LA MALATTIA DEL CAPITALE: IL BUSINESS SULLA PELLE DEI PIÙ DEBOLI

Di Marla Taz
Già nel 1969 era prevista la chiusura dei manicomi quali luoghi atti al solo contenimento comportamentale attraverso l’uso di metodi coatti e cruenti, e senza obiettivi terapeutici volti al miglioramento ed integrazione sociale.
Il meeting di psichiatria avvenuto a Pisa proprio nel 1969 produsse 3 documenti importanti ed altrettante possibili soluzioni sulla base delle correnti di pensiero politico dell’epoca che coincidevano, e coincidono tuttora, sempre con gli interessi economici del momento.

Il primo documento, che potremmo definire di destra, filodemocristiano, auspicava la chiusura dei manicomi quali luoghi infernali, senza soluzioni alternative. Il secondo documento, di stampo riformista , avvallava la teoria del primo, auspicava la chiusura dei manicomi ma proponeva il potenziamento dei servizi sul territorio e di aiuto alla famiglia, caso mai ce ne fosse una; cosa che, a seguito dei continui tagli al welfare ed al sistema sanitario non è mai avvenuta. Il terzo documento, tendenzialmente più a sinistra, date le condizioni economiche del paese tutte volte alla privatizzazione del sistema sanitario e la tendenza politico-economica dello stato a scaricare i costi e le responsabilità sulle famiglie, proponeva la riqualificazione di strutture territoriali volte alla terapia, cura e riabilitazione del malato psichiatrico, nonché il suo reintegro graduale ed assistito nella società e l’abbattimento di metodi cruenti e coatti.

Naturalmente quest’ultimo documento non avrebbe raggiunto l’obiettivo di far risparmiare lo Stato, impegnato a finanziare i privati scaricando i costi sulle famiglie.

Quindi, con la legge Basaglia, i manicomi furono chiusi, i pazienti furono rimandati in famiglia dotati solo di un piano terapeutico e nessun altro tipo di assistenza o riabilitazione, i servizi territoriali a disposizione consistono esclusivamente in uffici pubblici dove l’ammalato deve recarsi spontaneamente a prendere gli psicofarmaci ed in reparti psichiatrici di 15 posti letto all’interno di un solo ospedale provinciale, dedicato ai ricoveri coatti , effettuati in casi estremi di pericolo per la famiglia o per l’ammalato, ricoveri massimi di 15 giorni dopo i quali il paziente viene riscaricato alla famiglia che si ritrova da sola a gestire situazioni ingestibili e davvero difficili , senza mezzi e senza preparazione.

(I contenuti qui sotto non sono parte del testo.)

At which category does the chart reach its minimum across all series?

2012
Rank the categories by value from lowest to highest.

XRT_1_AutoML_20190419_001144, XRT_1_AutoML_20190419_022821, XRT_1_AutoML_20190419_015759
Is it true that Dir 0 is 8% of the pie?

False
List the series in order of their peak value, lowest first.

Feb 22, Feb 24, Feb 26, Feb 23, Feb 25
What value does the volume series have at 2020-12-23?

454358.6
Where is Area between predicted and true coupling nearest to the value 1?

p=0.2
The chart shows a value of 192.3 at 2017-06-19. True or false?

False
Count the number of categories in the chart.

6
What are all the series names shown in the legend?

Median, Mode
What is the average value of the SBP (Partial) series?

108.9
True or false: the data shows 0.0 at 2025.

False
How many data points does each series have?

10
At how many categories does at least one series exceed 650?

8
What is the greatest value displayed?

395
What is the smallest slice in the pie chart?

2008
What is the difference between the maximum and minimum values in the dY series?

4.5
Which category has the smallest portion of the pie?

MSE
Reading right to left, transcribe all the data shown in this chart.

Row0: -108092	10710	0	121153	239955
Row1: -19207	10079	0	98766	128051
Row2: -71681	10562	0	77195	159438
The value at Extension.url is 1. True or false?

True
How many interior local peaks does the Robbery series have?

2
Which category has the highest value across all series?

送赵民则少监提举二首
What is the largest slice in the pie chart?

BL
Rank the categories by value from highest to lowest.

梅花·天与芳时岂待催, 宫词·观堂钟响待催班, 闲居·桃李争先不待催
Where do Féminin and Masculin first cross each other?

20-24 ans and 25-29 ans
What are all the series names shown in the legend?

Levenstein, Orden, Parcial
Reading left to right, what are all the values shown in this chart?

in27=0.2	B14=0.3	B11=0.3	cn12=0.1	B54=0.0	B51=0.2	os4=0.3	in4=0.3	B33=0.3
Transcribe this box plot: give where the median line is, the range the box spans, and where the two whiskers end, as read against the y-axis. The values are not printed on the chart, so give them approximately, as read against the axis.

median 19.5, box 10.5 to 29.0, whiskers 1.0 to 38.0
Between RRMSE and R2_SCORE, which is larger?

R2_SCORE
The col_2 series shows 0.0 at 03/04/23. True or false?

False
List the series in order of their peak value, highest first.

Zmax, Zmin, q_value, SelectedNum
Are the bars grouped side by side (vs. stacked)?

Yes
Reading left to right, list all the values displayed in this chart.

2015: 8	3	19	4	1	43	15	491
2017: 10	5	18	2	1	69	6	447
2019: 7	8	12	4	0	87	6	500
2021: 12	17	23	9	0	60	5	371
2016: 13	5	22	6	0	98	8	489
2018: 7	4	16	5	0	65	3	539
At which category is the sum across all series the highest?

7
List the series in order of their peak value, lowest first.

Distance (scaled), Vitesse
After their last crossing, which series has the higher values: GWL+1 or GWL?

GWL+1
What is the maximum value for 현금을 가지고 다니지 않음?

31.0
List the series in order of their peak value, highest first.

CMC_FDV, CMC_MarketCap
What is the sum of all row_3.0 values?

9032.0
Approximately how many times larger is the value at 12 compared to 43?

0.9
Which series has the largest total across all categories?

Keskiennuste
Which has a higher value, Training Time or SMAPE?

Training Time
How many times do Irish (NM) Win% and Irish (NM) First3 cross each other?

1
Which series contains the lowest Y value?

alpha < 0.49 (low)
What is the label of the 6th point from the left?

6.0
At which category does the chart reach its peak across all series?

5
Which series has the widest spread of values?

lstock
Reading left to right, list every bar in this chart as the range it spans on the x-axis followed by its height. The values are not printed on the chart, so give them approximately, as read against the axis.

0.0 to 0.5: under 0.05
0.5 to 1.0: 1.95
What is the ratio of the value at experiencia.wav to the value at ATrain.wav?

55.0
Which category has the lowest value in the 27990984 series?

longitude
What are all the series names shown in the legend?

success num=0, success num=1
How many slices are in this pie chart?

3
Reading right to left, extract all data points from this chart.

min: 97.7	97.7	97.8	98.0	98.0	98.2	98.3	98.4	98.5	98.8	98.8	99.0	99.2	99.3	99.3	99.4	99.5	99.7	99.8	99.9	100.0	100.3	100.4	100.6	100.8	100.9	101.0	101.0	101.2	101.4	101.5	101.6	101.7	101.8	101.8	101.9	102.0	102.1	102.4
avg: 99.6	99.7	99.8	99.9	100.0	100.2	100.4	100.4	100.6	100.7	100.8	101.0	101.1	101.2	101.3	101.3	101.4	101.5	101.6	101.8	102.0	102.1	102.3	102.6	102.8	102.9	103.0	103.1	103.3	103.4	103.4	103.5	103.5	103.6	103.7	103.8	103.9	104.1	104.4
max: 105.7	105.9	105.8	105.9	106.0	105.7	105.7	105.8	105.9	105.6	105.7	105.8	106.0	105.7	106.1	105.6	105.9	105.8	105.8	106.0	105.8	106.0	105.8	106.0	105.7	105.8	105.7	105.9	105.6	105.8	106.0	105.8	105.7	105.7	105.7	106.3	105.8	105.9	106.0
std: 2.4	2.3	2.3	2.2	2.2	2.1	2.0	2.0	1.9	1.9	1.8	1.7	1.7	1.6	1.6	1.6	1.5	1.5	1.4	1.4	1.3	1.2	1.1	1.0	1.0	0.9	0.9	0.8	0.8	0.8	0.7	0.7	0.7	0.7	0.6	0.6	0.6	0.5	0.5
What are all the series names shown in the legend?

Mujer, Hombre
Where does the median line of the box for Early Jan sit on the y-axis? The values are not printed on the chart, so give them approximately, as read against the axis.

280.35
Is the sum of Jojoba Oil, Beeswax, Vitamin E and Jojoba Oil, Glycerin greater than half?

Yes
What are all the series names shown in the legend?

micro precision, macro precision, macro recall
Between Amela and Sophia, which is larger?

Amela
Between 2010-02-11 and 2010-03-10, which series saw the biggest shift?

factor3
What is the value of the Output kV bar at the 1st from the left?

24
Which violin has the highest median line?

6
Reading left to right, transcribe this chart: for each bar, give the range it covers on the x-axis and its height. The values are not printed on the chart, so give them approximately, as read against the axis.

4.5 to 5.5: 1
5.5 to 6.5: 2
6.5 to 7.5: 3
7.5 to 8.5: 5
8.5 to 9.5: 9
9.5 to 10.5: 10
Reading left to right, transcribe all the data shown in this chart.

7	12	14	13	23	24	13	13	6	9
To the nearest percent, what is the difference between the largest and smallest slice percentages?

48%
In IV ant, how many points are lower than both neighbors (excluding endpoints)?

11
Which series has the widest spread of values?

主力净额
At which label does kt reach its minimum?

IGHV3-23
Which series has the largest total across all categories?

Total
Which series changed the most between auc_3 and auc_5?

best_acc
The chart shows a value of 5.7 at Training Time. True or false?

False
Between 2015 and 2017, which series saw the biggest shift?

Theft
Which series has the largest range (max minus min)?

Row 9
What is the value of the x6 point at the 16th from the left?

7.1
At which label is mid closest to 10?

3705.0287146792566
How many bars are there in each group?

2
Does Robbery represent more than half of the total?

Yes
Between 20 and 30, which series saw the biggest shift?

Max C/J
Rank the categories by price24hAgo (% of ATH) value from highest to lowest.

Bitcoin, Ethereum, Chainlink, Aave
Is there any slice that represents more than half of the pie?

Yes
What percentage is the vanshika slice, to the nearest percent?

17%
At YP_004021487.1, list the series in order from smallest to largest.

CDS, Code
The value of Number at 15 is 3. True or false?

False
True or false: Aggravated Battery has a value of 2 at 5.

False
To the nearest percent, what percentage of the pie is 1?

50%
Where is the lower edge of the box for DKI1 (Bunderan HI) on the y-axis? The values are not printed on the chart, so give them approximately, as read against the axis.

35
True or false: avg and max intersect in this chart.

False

Sono sorte residenze apposite per pazienti psichiatrici che non possono contare su una famiglia, gestite in larga parte da cooperative private , finanziate dal pubblico , in cui i pazienti restano fino al compimento di 65 anni, dopo di che vengono letteralmente sbattuti nelle case di riposo pubbliche. Queste ultime non possiedono caratteristiche idonee ai malati psichiatrici: molti scappano persino in mezzo alla strada perché sono strutture completamente aperte, non possiedono piani riabilitativi ed occupazionali idonei alla psichiatria. Questi ammalati necessitano di un rapporto operatore–paziente di uno a uno, e nelle case di riposo non c’è abbastanza personale. Vale la pena inoltre ricordare che il personale è inoltre giuridicamente responsabile della vita e salute degli ammalati e penalmente perseguibile; non c’è uno psichiatra a disposizione 24 ore al giorno, c’è solo un medico generico 2 ore al mattino 5 giorni la settimana.

Questa è solo una breve sintesi della realtà in Italia dopo la legge Basaglia. Come previsto molti anni prima dalla sinistra scientifica, la soluzione riformista ha raggiunto il suo obiettivo politico ed economico: scaricare costi e responsabilità sulle famiglie e i lavoratori per finanziare direttamente ed indirettamente i privati, fare del dolore e della malattia un grande business.

Nella società attuale le malattie psichiatriche sono in aumento, come le tossicodipendenze, l’alcolismo e le dipendenze più in generale. La causa risiede nel sistema economico capitalista che produce una società non a misura d’uomo, innaturale e invivibile. Continuare a lottare per reintegrare i più deboli in una società capitalista, che fa dei deboli il proprio business, che trae profitto dalla salute, è come lottare contro i mulini a vento. La prevenzione primaria nella lotta contro le malattie e le dipendenze consiste nell’abbattimento del sistema che le genera, cominciando col chiudere il rubinetto dei finanziamenti pubblici ai privati e usando il denaro per migliorare il sistema sanitario nazionale. Lavorare tutti e lavorare meno, tanto per cominciare. A ognuno secondo i propri bisogni, da ognuno secondo le sue capacità.